IEEE transactions on neural networks and learning systems·2026
Same journal

A Unified Differential Denoising Learning Framework With a Pre-Trained Model and Fuzzy Graph Networks for Drug-Drug Interaction Prediction.

IEEE transactions on neural networks and learning systems·2026
See all related articles

Related Experiment Video

Updated: Feb 28, 2026

Deep Neural Networks for Image-Based Dietary Assessment
13:19

Deep Neural Networks for Image-Based Dietary Assessment

Published on: March 13, 2021

10.1K

Improving Sparsity and Scalability in Regularized Nonconvex Truncated-Loss Learning Problems.

Qing Tao, Gaowei Wu, Dejun Chu

    IEEE Transactions on Neural Networks and Learning Systems
    |June 11, 2017
    PubMed
    Summary
    This summary is machine-generated.

    This study introduces a new multistage algorithm for truncated regularized loss support vector machines (SVMs). The method enhances sparsity and scalability, overcoming limitations of existing solvers for large-scale machine learning problems.

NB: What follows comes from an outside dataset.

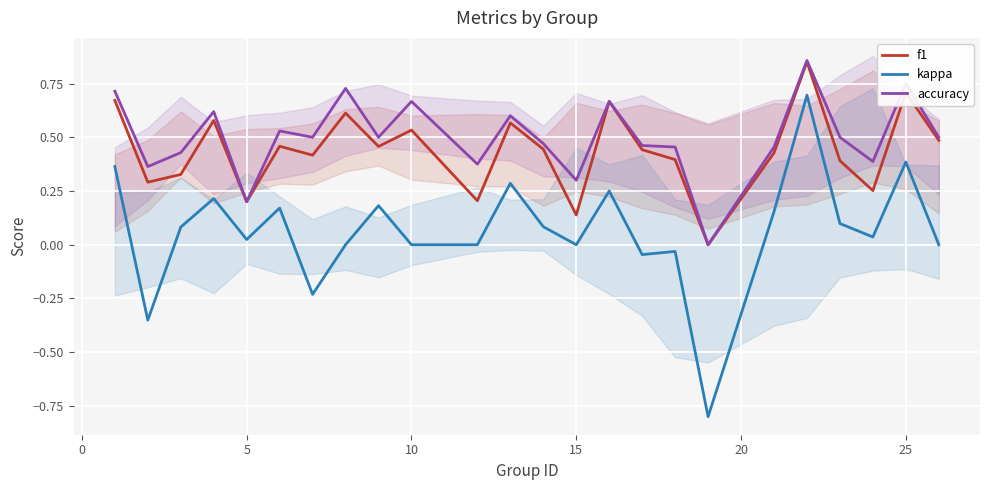

How many interior local valleys does the kappa series have?

7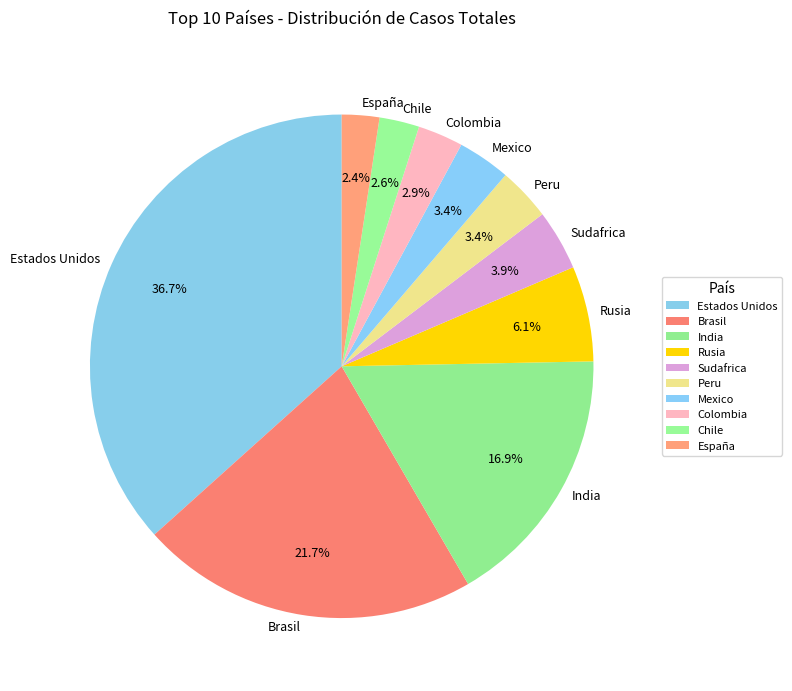

Which has a higher value, India or Peru?

India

    Related Experiment Videos

    Last Updated: Feb 28, 2026

    Deep Neural Networks for Image-Based Dietary Assessment
    13:19

    Deep Neural Networks for Image-Based Dietary Assessment

    Published on: March 13, 2021

    10.1K

    Area of Science:

    • Machine Learning
    • Optimization Algorithms
    • Support Vector Machines

    Background:

    • Truncated regularized loss support vector machines (SVMs) offer advantages in robustness and scalability by reducing excessive support vectors (SVs).
    • Current state-of-the-art solvers like difference convex algorithm and concave-convex procedure exhibit limited sparsity promotion for truncated losses, particularly the regularized loss, and poor scalability for large datasets.
    • These limitations hinder the effective application of truncated loss SVMs in real-world, large-scale machine learning scenarios.

    Purpose of the Study:

    • To address the limitations of existing solvers for truncated regularized loss SVMs.
    • To develop a novel multistage scheme that enhances sparsity promotion and improves scalability for large-scale problems.
    • To provide a clear interpretation of support vectors (SVs) and outliers within the proposed framework.

    Main Methods:

    • A general multistage scheme is proposed to solve nonconvex truncated loss minimization problems.
    • The scheme decomposes the problem into a sequence of convex subproblems, with outliers identified and removed in advance.
    • Specific algorithmic improvements include a linear multistep approach using coordinate descent and a kernel-based method leveraging Karush-Kuhn-Tucker conditions for efficient outlier identification.

    Main Results:

    • The proposed general multistage algorithm demonstrates significant sparsity promotion, especially for the truncated regularized loss.
    • The linear multistep and kernel algorithms show substantial improvements in scalability for large-scale datasets.
    • Experimental comparisons confirm the superiority of the proposed methods in terms of both sparsity and efficiency.

    Conclusions:

    • The developed multistage scheme effectively overcomes the sparsity and scalability limitations of previous solvers for truncated regularized loss SVMs.
    • The proposed algorithms offer a robust and efficient solution for large-scale machine learning tasks utilizing truncated loss functions.
    • This work provides a valuable advancement in the field of optimization for support vector machines, enhancing their practical applicability.